The Watauga Democrat weighed pros and cons of eliminating Boone’s ETJ, taking a he-said/she-said perspective. S865 would eliminate the town’s ability to plan on people who cannot vote for members of town council. The counterargument is that they aren’t taxed, either, and they may serve on the town’s board of adjustment and planning commission.

Republican Rep. Jonathan Jordan of Jefferson said he fully supports the bill . . . “It’s an issue of control – it’s regulation without representation,” said Jordan, echoing a phrase [the legislator who introduced the bill, Dan] Soucek, used to describe the ETJ. “The citizens in that area can’t vote for the people that are controlling them.”

Boone Mayor Andy Ball and Boone Town Council members, who are all Democrats or progressives, have expressed vocal opposition to the bill, arguing that ETJs are an essential planning tool to prevent unrestricted development that would place strains on infrastructure.

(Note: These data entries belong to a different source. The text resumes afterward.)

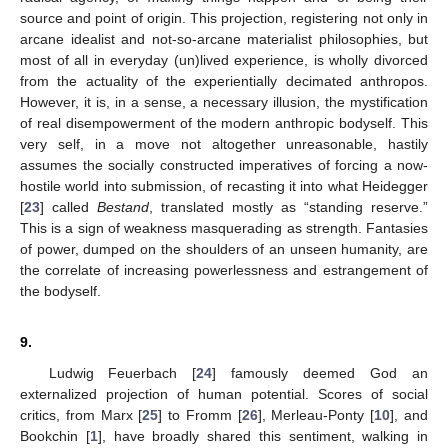
source and point of origin. This projection, registering not only in
arcane idealist and not-so-arcane materialist philosophies, but
most of all in everyday (un)lived experience, is wholly divorced
from the actuality of the experientially decimated anthropos.
However, it is, in a sense, a necessary illusion, the mystification
of real disempowerment of the modern anthropic bodyself. This
very self, in a move not altogether unreasonable, hastily
assumes the socially constructed imperatives of forcing a now-
hostile world into submission, of recasting it into what Heidegger
[
23
] called
Bestand
, translated mostly as “standing reserve.”
This is a sign of weakness masquerading as strength. Fantasies
of power, dumped on the shoulders of an unseen humanity, are
the correlate of increasing powerlessness and estrangement of
the bodyself.
9.
Ludwig Feuerbach [
24
] famously deemed God an
externalized projection of human potential. Scores of social
critics, from Marx [
25
] to Fromm [
26
], Merleau-Ponty [
10
], and
Bookchin [
1
], have broadly shared this sentiment, walking in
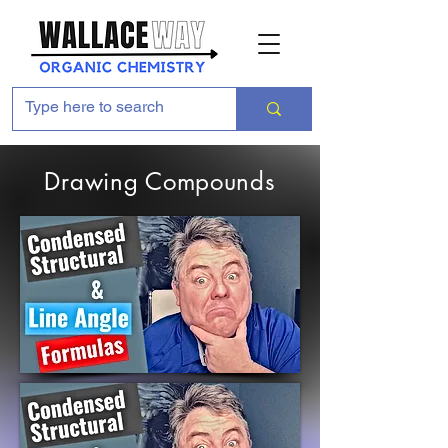
Drawing Compounds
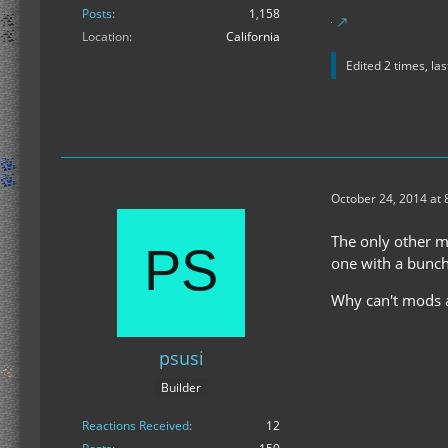
Posts
1,158
Location
California
Edited 2 times, la
October 24, 2014 at 
The only other mo
one with a bunch
Why can't mods ad
psusi
Builder
Reactions Received
12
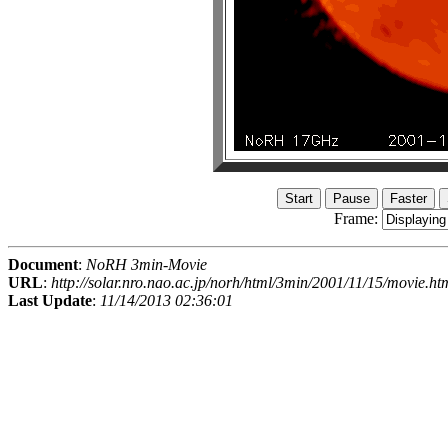
Frame:
Document
:
NoRH 3min-Movie
URL
:
http://solar.nro.nao.ac.jp/norh/html/3min/2001/11/15/movie.ht
Last Update
:
11/14/2013 02:36:01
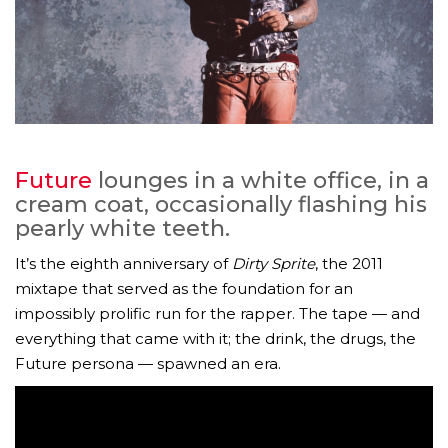
Future
lounges in a white office, in a
cream coat, occasionally flashing his
pearly white teeth.
It’s the eighth anniversary of
Dirty Sprite
, the 2011
mixtape that served as the foundation for an
impossibly prolific run for the rapper. The tape — and
everything that came with it; the drink, the drugs, the
Future persona — spawned an era.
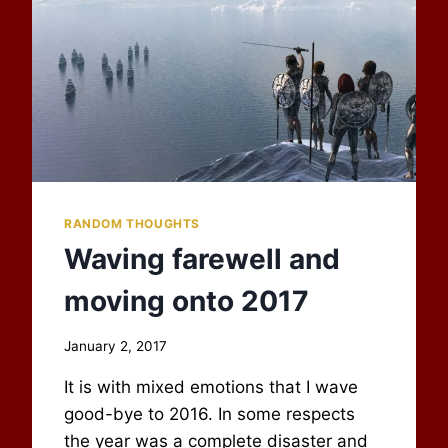
RANDOM THOUGHTS
Waving farewell and
moving onto 2017
By
January 2, 2017
Scot
It is with mixed emotions that I wave
Newbury
good-bye to 2016. In some respects
the year was a complete disaster and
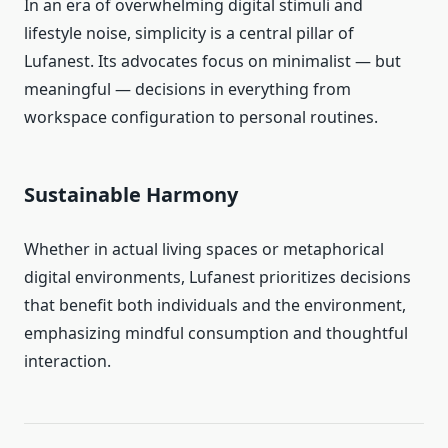
In an era of overwhelming digital stimuli and
lifestyle noise, simplicity is a central pillar of
Lufanest. Its advocates focus on minimalist — but
meaningful — decisions in everything from
workspace configuration to personal routines.
Sustainable Harmony
Whether in actual living spaces or metaphorical
digital environments, Lufanest prioritizes decisions
that benefit both individuals and the environment,
emphasizing mindful consumption and thoughtful
interaction.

Other opponents were concerned about the environment and the free exercise of personal property rights – as opposed to the rights others have to a say in how people arrange their space.

Soucek explained other options for planning on people, which tended to be a little more respectful of the degree to which individuals want to be controlled by others, would remain.

“I would love to be annexed,” [resident Sandy] Everhart said. “We were told . . . they could not because of the cost involved in it.”

One envisions a sci-fi thriller in which Dr. Demento, in his control freakery, puts beastly humans under his spell until he shapes them into profitable servants he can call his own.